> **What this task involves**
Quote the passage from the mailing-list message on svn prune word for word, beginning at "On Apr 20, 2005, at" and ending at "only command anyway.".

From: William Nagel <bill_at_stagelogic.com>
Date: 2005-04-21 00:36:46 CEST

On Apr 20, 2005, at 2:59 PM, Tim Hill wrote:

> Yes, some kind of switch would be good. OTOH, it is assumed by all
> that this is an svnadmin only command anyway.

Even as an svnadmin only command, reasonable care should be taken to
avoid data loss. Even if the default behavior is to actually destroy
the data, I think a --dry-run option is crucial. Since data is being
permanently destroyed, though, I think making the dry run default is a
reasonable idea. Even though those who have access to use svnadmin
should be more experienced users who understand the consequences of
what they're doing, they're still human. I can't imagine anyone being
upset that they have to type a few extra characters in order to
permanently destroy (potentially large) sections of their repository.

> As for backup, svnadmin dump can already do that.

Sort of. The svnadmin dump command only allows you to dump ranges of
revisions not specific files and all of their children (although
svndumpfilter will let you pare those down to certain paths, you still
can't have it follow copies and moves AFAIK). What I was suggesting
was a dump that included exactly the data that was pruned from the
repository. On the other hand, as I think about it more, it would be
hard to get the data from that dump back into the repository in exactly
the place where it was taken out, so that sort of dump might be of
limited use unless a means of loading it back in is also provided.

-Bill

>
> --Tim
>
> William Nagel wrote:
>
>> Maybe it would make sense to have svn prune do a dry run by default,
>> and just output the paths that would be deleted. Then, to actually
>> perform the deletion, you would need to specifically give an option.

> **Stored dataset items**
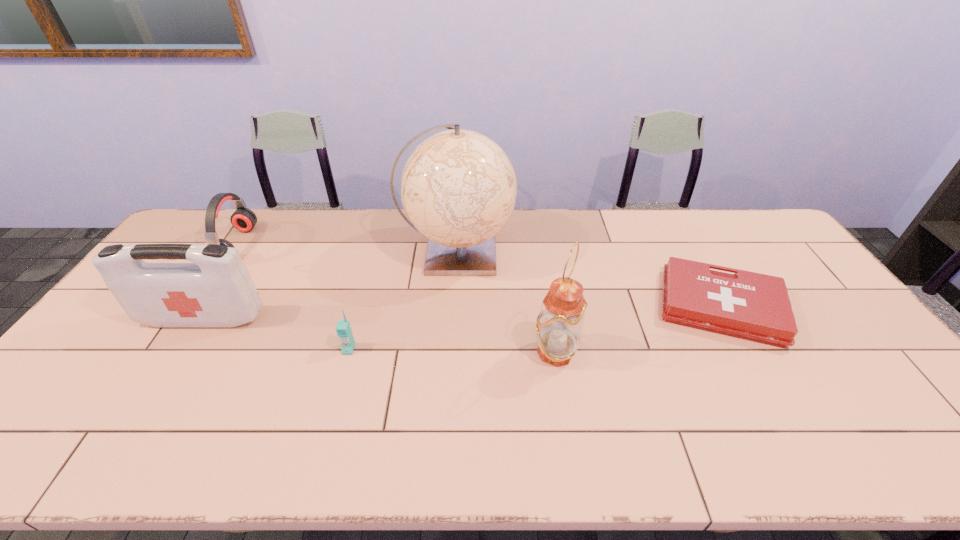
Locate an element on the screen. object at the right edge is located at coordinates (747, 305).

Image resolution: width=960 pixels, height=540 pixels. I want to click on free space at the far edge, so click(632, 231).

This screenshot has height=540, width=960. I want to click on vacant position at the near edge of the desktop, so click(x=860, y=465).

In the image, there is a desktop. Where is `vacant space at the near left corner`? vacant space at the near left corner is located at coordinates (24, 433).

The image size is (960, 540). Find the location of `blank region between the fifth tallest object and the second object from right to left`. blank region between the fifth tallest object and the second object from right to left is located at coordinates (452, 350).

Find the location of a particular element. Image resolution: width=960 pixels, height=540 pixels. empty location between the left first-aid kit and the shortest object is located at coordinates click(x=462, y=313).

At what (x,y) coordinates should I click in order to perform the action: click on vacant space in between the fifth object from left to right and the cellular telephone. Please return your answer as a coordinate pair (x, y). This screenshot has height=540, width=960. Looking at the image, I should click on (452, 350).

Where is `empty location between the tallest object and the right first-aid kit`? The image size is (960, 540). empty location between the tallest object and the right first-aid kit is located at coordinates (588, 280).

This screenshot has height=540, width=960. I want to click on vacant point located between the second tallest object and the tallest object, so click(x=506, y=302).

Where is `free space that is in between the oil lamp and the earphone`? The image size is (960, 540). free space that is in between the oil lamp and the earphone is located at coordinates (396, 298).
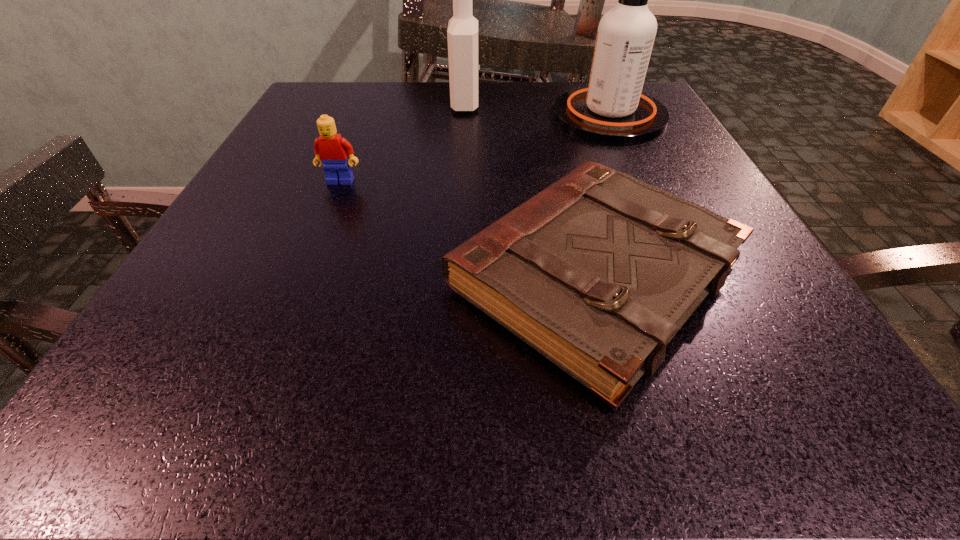
Locate which object is the second closest to the hardback book. Please provide its 2D coordinates. Your answer should be formatted as a tuple, i.e. [(x, y)], where the tuple contains the x and y coordinates of a point satisfying the conditions above.

[(612, 109)]

Locate an element on the screen. This screenshot has width=960, height=540. the closest object to the nearest object is located at coordinates (332, 150).

Locate an element on the screen. The width and height of the screenshot is (960, 540). vacant position in the image that satisfies the following two spatial constraints: 1. on the front label of the shortest object; 2. on the left side of the left cleansing agent is located at coordinates (458, 276).

Identify the location of free space in the image that satisfies the following two spatial constraints: 1. on the face of the Lego; 2. on the left side of the shortest object. coord(302,276).

This screenshot has width=960, height=540. I want to click on vacant space that satisfies the following two spatial constraints: 1. on the front label of the left cleansing agent; 2. on the back side of the right cleansing agent, so click(466, 116).

Where is `free region that satisfies the following two spatial constraints: 1. on the front label of the nearest object; 2. on the right side of the left cleansing agent`? The image size is (960, 540). free region that satisfies the following two spatial constraints: 1. on the front label of the nearest object; 2. on the right side of the left cleansing agent is located at coordinates (458, 276).

Identify the location of free point that satisfies the following two spatial constraints: 1. on the front label of the left cleansing agent; 2. on the back side of the right cleansing agent. The image size is (960, 540). (466, 116).

At what (x,y) coordinates should I click in order to perform the action: click on free space in the image that satisfies the following two spatial constraints: 1. on the face of the third tallest object; 2. on the left side of the nearest object. Please return your answer as a coordinate pair (x, y). The width and height of the screenshot is (960, 540). Looking at the image, I should click on (302, 276).

Find the location of `blank space that satisfies the following two spatial constraints: 1. on the front label of the left cleansing agent; 2. on the right side of the shortest object`. blank space that satisfies the following two spatial constraints: 1. on the front label of the left cleansing agent; 2. on the right side of the shortest object is located at coordinates (458, 276).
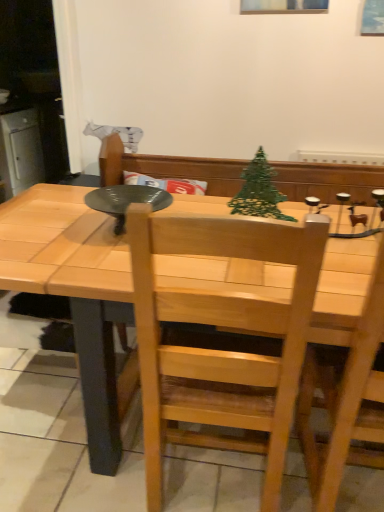
Question: From the image's perspective, relative to natural wood chair at center, is natural wood table at center above or below?

Choices:
 (A) above
 (B) below

Answer: (A)

Question: From a real-world perspective, is natural wood table at center positioned above or below natural wood chair at center?

Choices:
 (A) below
 (B) above

Answer: (A)

Question: Estimate the real-world distances between objects in this image. Which object is closer to the natural wood chair at center?

Choices:
 (A) green wire christmas tree at center
 (B) natural wood table at center

Answer: (B)

Question: Which object is positioned farthest from the green wire christmas tree at center?

Choices:
 (A) natural wood table at center
 (B) natural wood chair at center

Answer: (B)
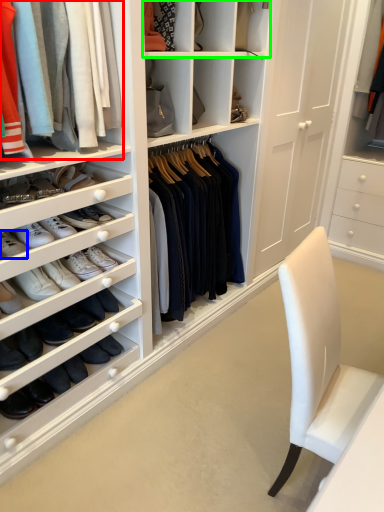
Question: Estimate the real-world distances between objects in this image. Which object is closer to clothing (highlighted by a red box), footwear (highlighted by a blue box) or shelf (highlighted by a green box)?

Choices:
 (A) footwear
 (B) shelf

Answer: (A)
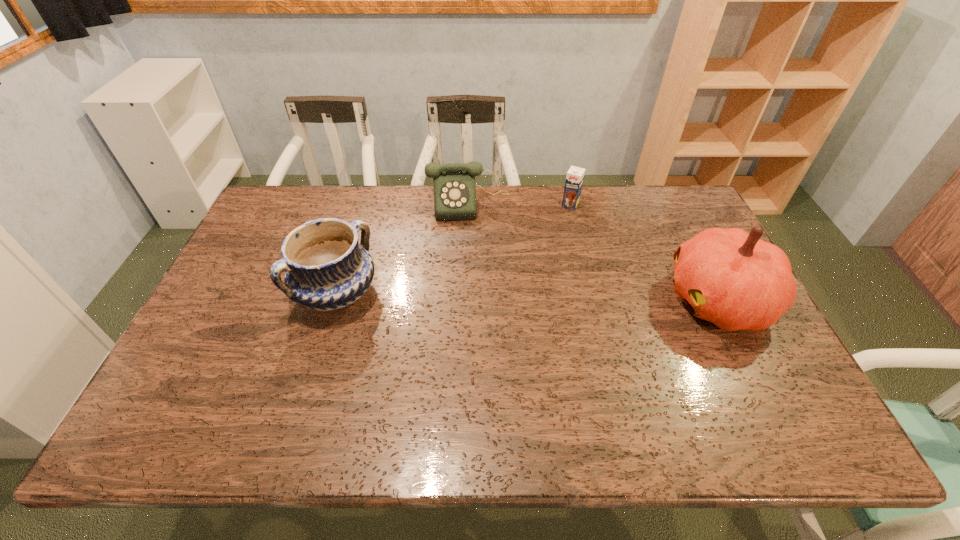
I want to click on vacant area that lies between the telephone and the tallest object, so click(x=593, y=252).

The width and height of the screenshot is (960, 540). Identify the location of vacant point located between the rightmost object and the telephone. (593, 252).

You are a GUI agent. You are given a task and a screenshot of the screen. Output one action in this format:
    pyautogui.click(x=<x>, y=<y>)
    Task: Click on the free space between the pottery and the rightmost object
    
    Given the screenshot: What is the action you would take?
    pyautogui.click(x=528, y=297)

Locate which object is the closest to the pumpkin. Please provide its 2D coordinates. Your answer should be formatted as a tuple, i.e. [(x, y)], where the tuple contains the x and y coordinates of a point satisfying the conditions above.

[(574, 180)]

Select which object appears as the second closest to the telephone. Please provide its 2D coordinates. Your answer should be formatted as a tuple, i.e. [(x, y)], where the tuple contains the x and y coordinates of a point satisfying the conditions above.

[(326, 268)]

Where is `vacant space that satisfies the following two spatial constraints: 1. on the front side of the rightmost object; 2. on the front-facing side of the pottery`? This screenshot has width=960, height=540. vacant space that satisfies the following two spatial constraints: 1. on the front side of the rightmost object; 2. on the front-facing side of the pottery is located at coordinates pos(335,300).

Where is `free point that satisfies the following two spatial constraints: 1. on the back side of the telephone; 2. on the left side of the leftmost object`? The height and width of the screenshot is (540, 960). free point that satisfies the following two spatial constraints: 1. on the back side of the telephone; 2. on the left side of the leftmost object is located at coordinates (365, 203).

Find the location of a particular element. This screenshot has height=540, width=960. vacant position in the image that satisfies the following two spatial constraints: 1. on the back side of the chocolate milk; 2. on the right side of the leftmost object is located at coordinates coord(364,205).

Find the location of `free space in the image that satisfies the following two spatial constraints: 1. on the front side of the rightmost object; 2. on the front-facing side of the third object from left to right`. free space in the image that satisfies the following two spatial constraints: 1. on the front side of the rightmost object; 2. on the front-facing side of the third object from left to right is located at coordinates (592, 300).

> **Output**
On Apr 20, 2005, at 2:59 PM, Tim Hill wrote:

> Yes, some kind of switch would be good. OTOH, it is assumed by all
> that this is an svnadmin only command anyway.